Austin's chief budget officer says that bill would all but guarantee taxes go up in cities with public electric utilities, as local governments scramble to find new ways to fund programs.
Another bill, proposed by Troxclair, would move management of Austin Energy from the Austin City Council to an appointed board of experts.
The city has considered this idea before. Troxclair says it would lead to more competent utility management. Opponents say it would weaken citizen input over things like affordability programs and renewable energy policy.
Yet another bill, from Republican state Sen. Kelly Hancock, would let small groups of Austin Energy customers protest their electric bills with the state’s Public Utility Commission, something critics — and PUC representatives — say could bog down utility operations in red tape.
At the heart of many these proposals is the idea that the Public Utility Commission of Texas, the state agency that regulates the retail electric providers, is a more receptive and effective oversight body than local governments.
After the state deregulated its market, “the Public Utility Commission was able to be responsive to customers who had too high rates or dismal service,” Troxclair said in an interview with KUT before she introduced her Austin Energy-focused bills.
“Austin Energy customers have none of that.”

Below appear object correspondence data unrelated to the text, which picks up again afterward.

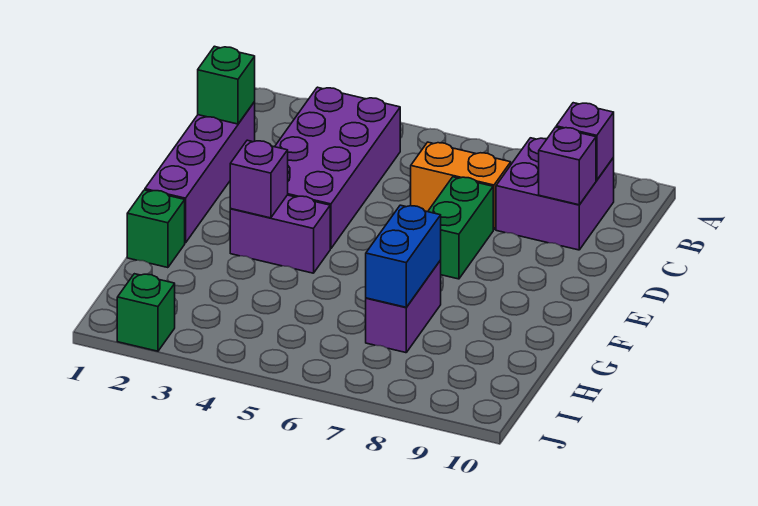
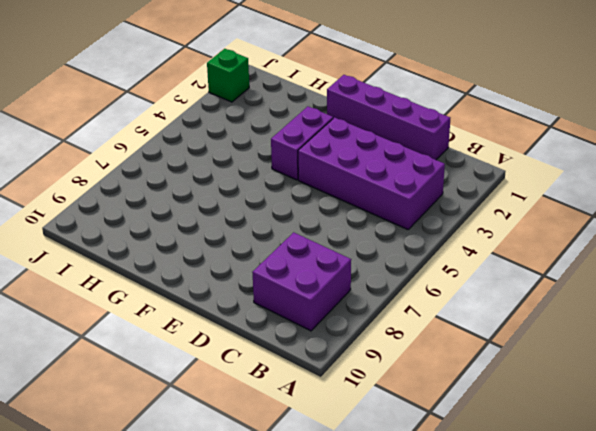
none -> orange 1x2 brick [411,142,511,230]
none -> green 1x2 brick [428,177,493,279]
none -> green 1x1 brick [127,190,185,268]

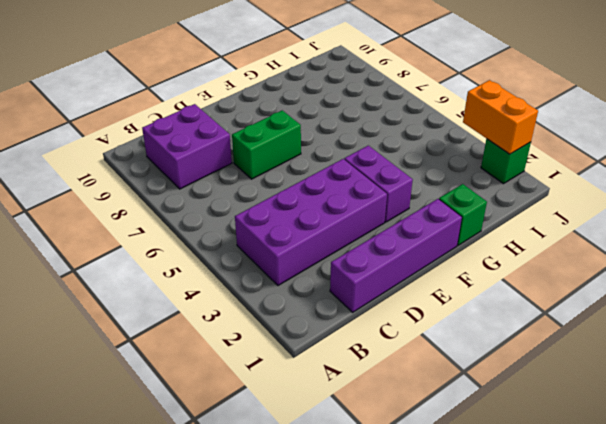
orange 1x2 brick [463,80,538,154] -> orange 1x2 brick moved to [411,142,511,230]
none -> purple 1x2 brick [365,260,441,353]
none -> purple 1x1 brick [556,103,614,180]
none -> green 1x1 brick [198,46,255,124]

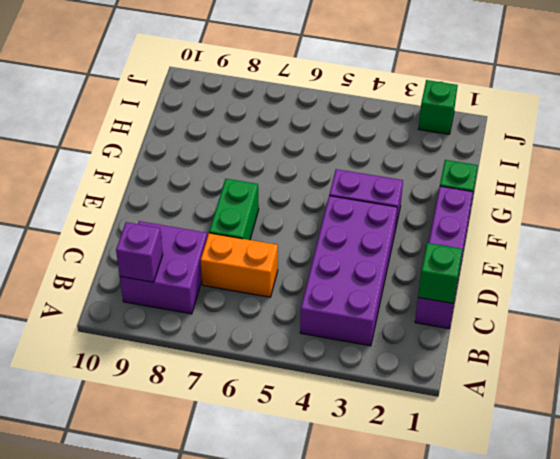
none -> purple 1x2 brick [365,260,441,353]
none -> purple 1x1 brick [539,127,596,205]
none -> purple 1x1 brick [230,140,288,218]

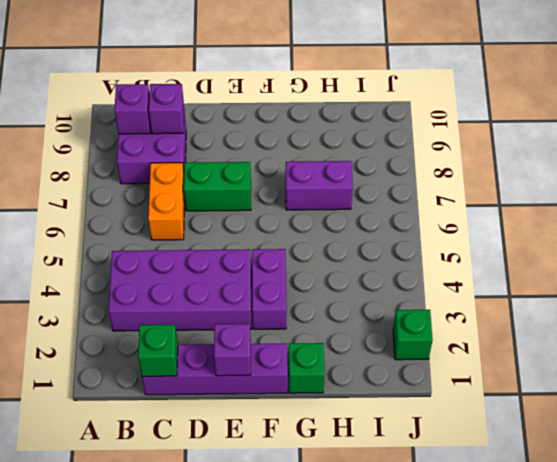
purple 1x1 brick [214,324,251,376] -> purple 1x1 brick moved to [230,140,288,218]
none -> blue 1x2 brick [366,205,441,307]

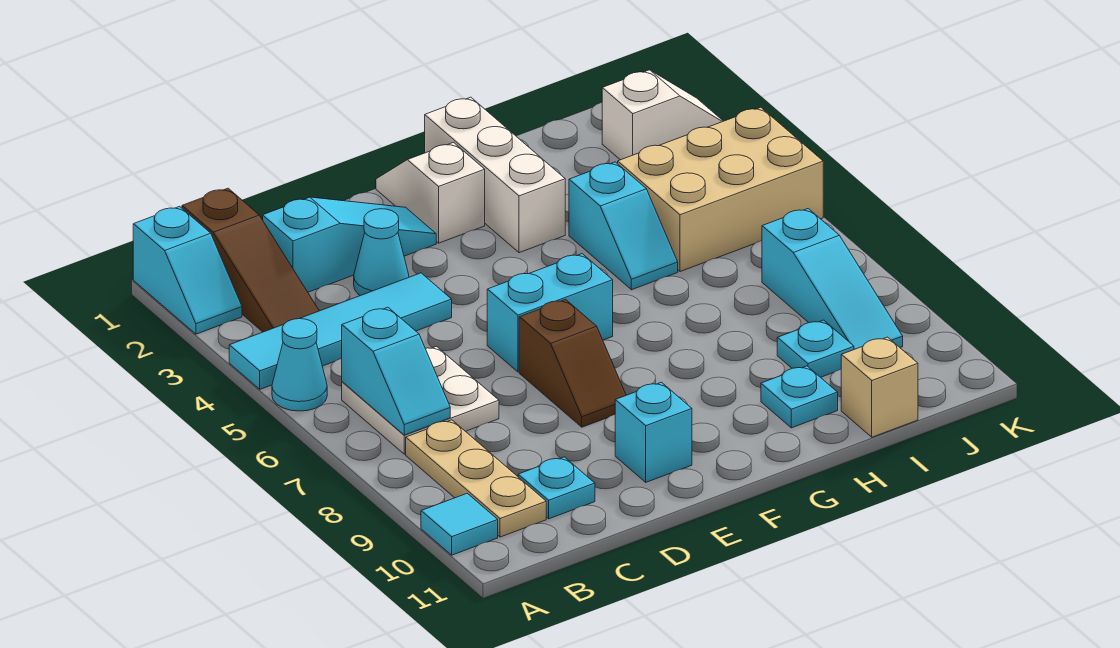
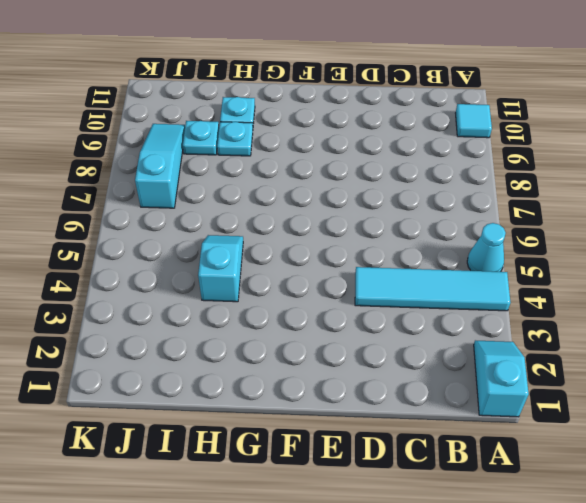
cyan 1x1 plate [217,122,253,156] -> cyan 1x1 plate moved to [518,457,595,519]
none -> brown 1x3 slope [182,188,319,332]
none -> white 2x2 plate [342,346,499,454]
none -> tan 1x3 plate [406,420,546,537]

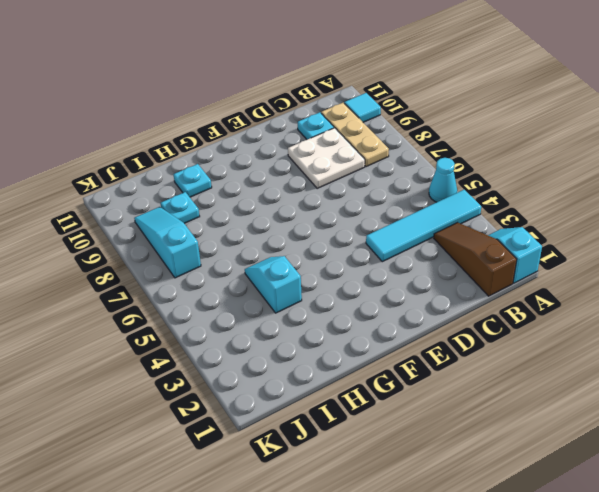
white 2x2 plate [288,128,365,188] -> white 2x2 plate moved to [342,346,499,454]
none -> cyan 1x3 slope [263,197,436,292]
none -> cyan 1x1 cone [354,209,409,296]
none -> cyan 1x2 brick [487,254,613,372]

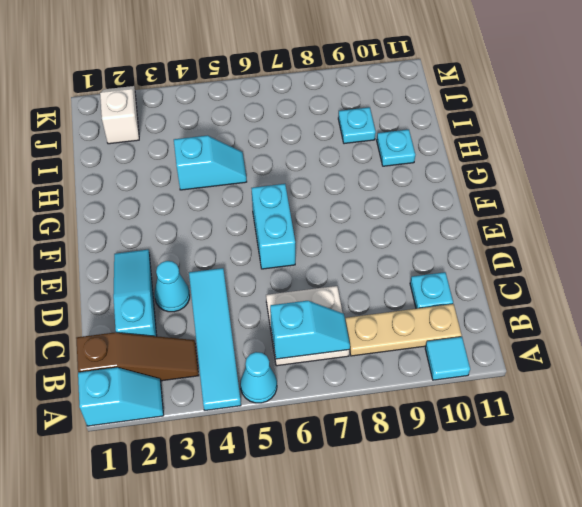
none -> brown 1x2 slope [519,299,626,427]
none -> cyan 1x1 brick [615,382,692,482]
none -> white 1x2 slope [376,142,485,243]

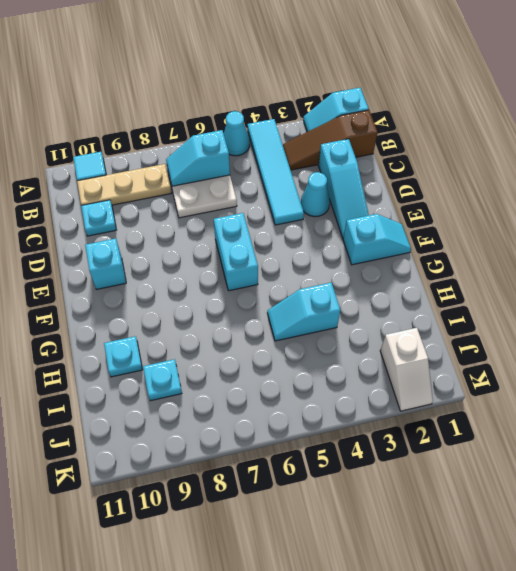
cyan 1x2 slope [343,214,411,265] -> white 1x2 slope [376,142,485,243]
none -> brown 1x2 slope [519,299,626,427]
none -> white 1x3 brick [425,97,565,253]
none -> tan 2x3 brick [618,107,823,272]

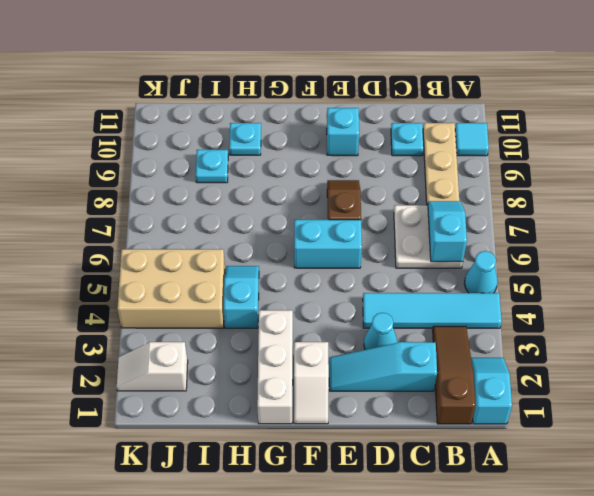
none -> tan 1x1 brick [841,337,918,437]
none -> cyan 1x3 slope [762,209,903,349]

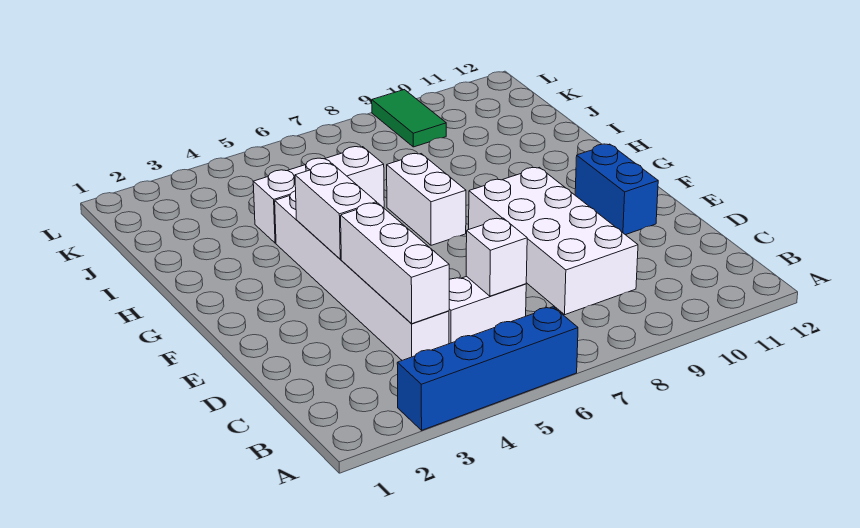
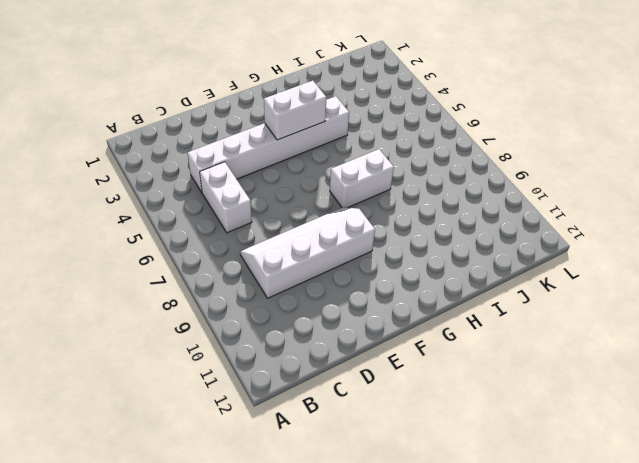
white 2x4 slope [240,207,375,298] -> white 2x4 brick [469,167,638,315]
none -> blue 1x4 brick [397,307,578,430]
none -> blue 1x2 brick [575,144,658,235]

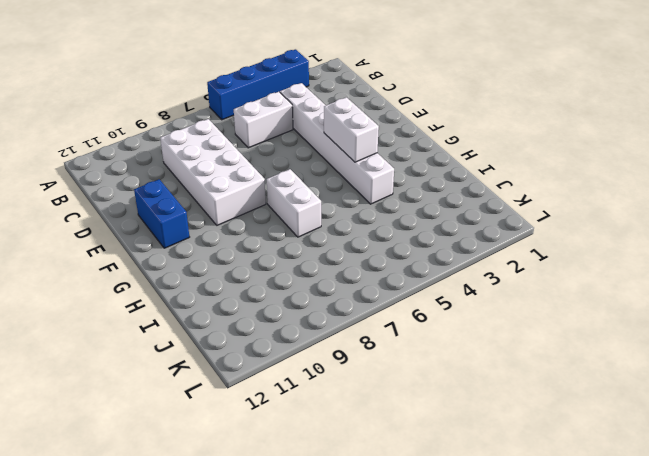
none -> white 1x3 brick [253,147,384,243]
none -> green 1x2 tile [372,90,446,147]

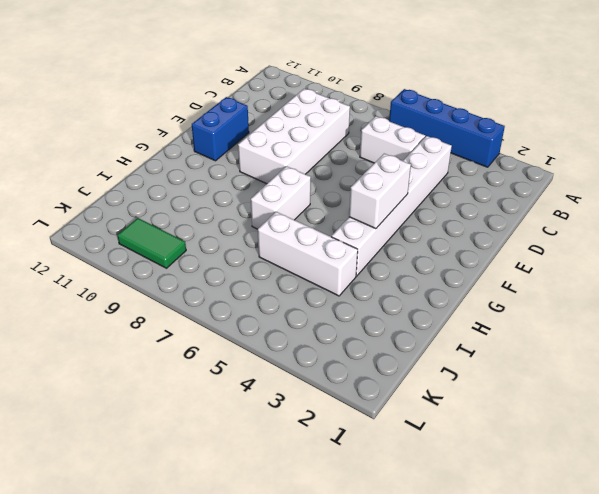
green 1x2 tile [117,218,186,268] -> green 1x2 tile turned to [372,90,446,147]
none -> white 1x3 brick [341,203,449,324]
none -> white 1x1 brick [466,218,527,296]

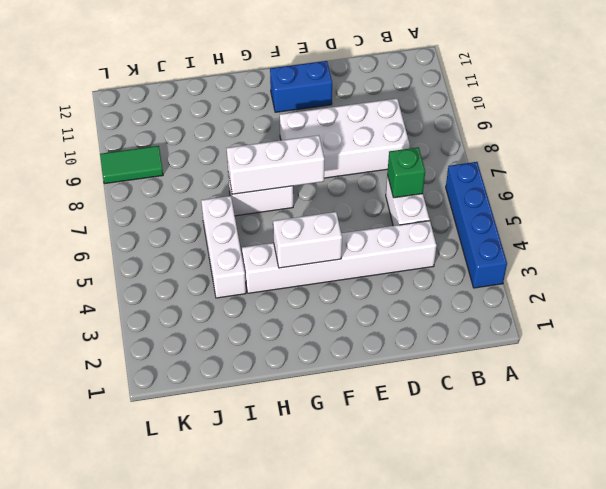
green 1x1 brick [387,147,425,198] -> white 1x1 brick [466,218,527,296]
white 1x3 brick [227,135,324,194] -> white 1x3 brick moved to [341,203,449,324]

Others don’t share such a rosy assessment of the PUC's track record when it comes to helping ratepayers. They say it's unclear how state oversight would have better prepared Austin for the winter ice storm.
A recent state report on the PUC described an agency overly dependent on industry (called “market participants") when it comes to making “strategic decisions that affect the entire state.”
“The market participants have private interests to protect, which may be at odds with the broader public interest in providing reliable electricity to all Texans,” the report asserts.
The same report also found the PUC lacking when it comes to public communications, public access and transparency. State lawmakers are crafting a plan that addresses some, though not all, of the findings.
In Austin, even some of those who recognize weaknesses in the city’s preparation for and response to the big ice storm say they would prefer to keep oversight of the public utility local.
“Only big moneyed interests that can hire the lawyers to be involved at the [Public Utility Commission] would be likely to get involved. Not normal, everyday people,” Cyrus Reed, with the Lone Star Chapter of the Sierra Club, said in testimony at the Legislature against Hancock's bill.
Reed serves on Austin’s Electric Utility Oversight Board and is a frequent critic of Austin Energy policies.
The cost
In the end, much of the debate over the future of Austin Energy comes down to how much trust people have in the Texas energy market.
“I think the competitive market generally brings more accountability and transparency,” Troxclair said.
Opponents disagree. And they warn that opening Austin up to retail competition would almost certainly bring higher bills.
Austin Energy recently raised its electric rates. But the utility says its customers still pay, on average, 17 to 34% less per kilowatt hour of energy than customers in parts of Texas with retail electric deregulation.
"I think what would happen is that the amount that Austin citizens paid for their electricity would slowly move up to equilibrate with the rest of the market" if Austin lost its public utility, Rábago said.
He said another way Austin Energy customers save is by simply using less energy, thanks to energy-efficiency programs, incentives and rebates. These programs are not as prevalent in the Texas competitive retail market, which thrives on selling more energy to more people.
Austin Energy “has leveraged an investment in energy efficiency,” Rábago said. “That sticks out like a sore thumb to the guys who want to pass tens of billions of dollars in excess cost to Texas consumers.”